Invivyd Completes Enrollment in Phase 3 LIBERTY Trial for COVID-19 Antibody vs. mRNA Vaccine
Event summary
- Invivyd completed enrollment in its Phase 3 LIBERTY trial comparing VYD2311 antibody to mRNA COVID-19 vaccine.
- The trial includes 210 participants and evaluates safety, tolerability, and immune response.
- Topline data expected in Q3 2026, potentially alongside DECLARATION trial results.
- VYD2311 aims to offer an alternative to vaccines with potentially fewer side effects.

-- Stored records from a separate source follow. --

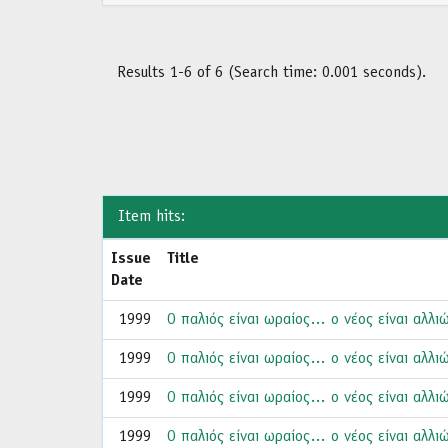
Results 1-6 of 6 (Search time: 0.001 seconds).
Item hits:
Issue
Title
Date
1999
Ο παλιός είναι ωραίος… ο νέος είναι αλλιώ
1999
Ο παλιός είναι ωραίος… ο νέος είναι αλλιώ
1999
Ο παλιός είναι ωραίος… ο νέος είναι αλλιώ
1999
Ο παλιός είναι ωραίος… ο νέος είναι αλλιώ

- LIBERTY is part of Invivyd’s broader REVOLUTION clinical program.
The big picture
Invivyd’s LIBERTY trial completion marks a critical step in evaluating VYD2311 as a potential alternative to mRNA COVID-19 vaccines. The trial’s direct comparison of antibody prophylaxis and vaccination could reshape preventive strategies, particularly if VYD2311 shows fewer side effects. Success in this trial would strengthen Invivyd’s position in the biopharmaceutical sector, especially as COVID-19 remains a global health concern.
What we're watching
- Clinical Efficacy
- Whether VYD2311 demonstrates superior tolerability and immune response compared to mRNA vaccines.
- Regulatory Pathway
- The pace at which Invivyd advances VYD2311 through FDA approval processes.
- Market Positioning
- How Invivyd positions VYD2311 as a preferred alternative to existing COVID-19 prevention methods.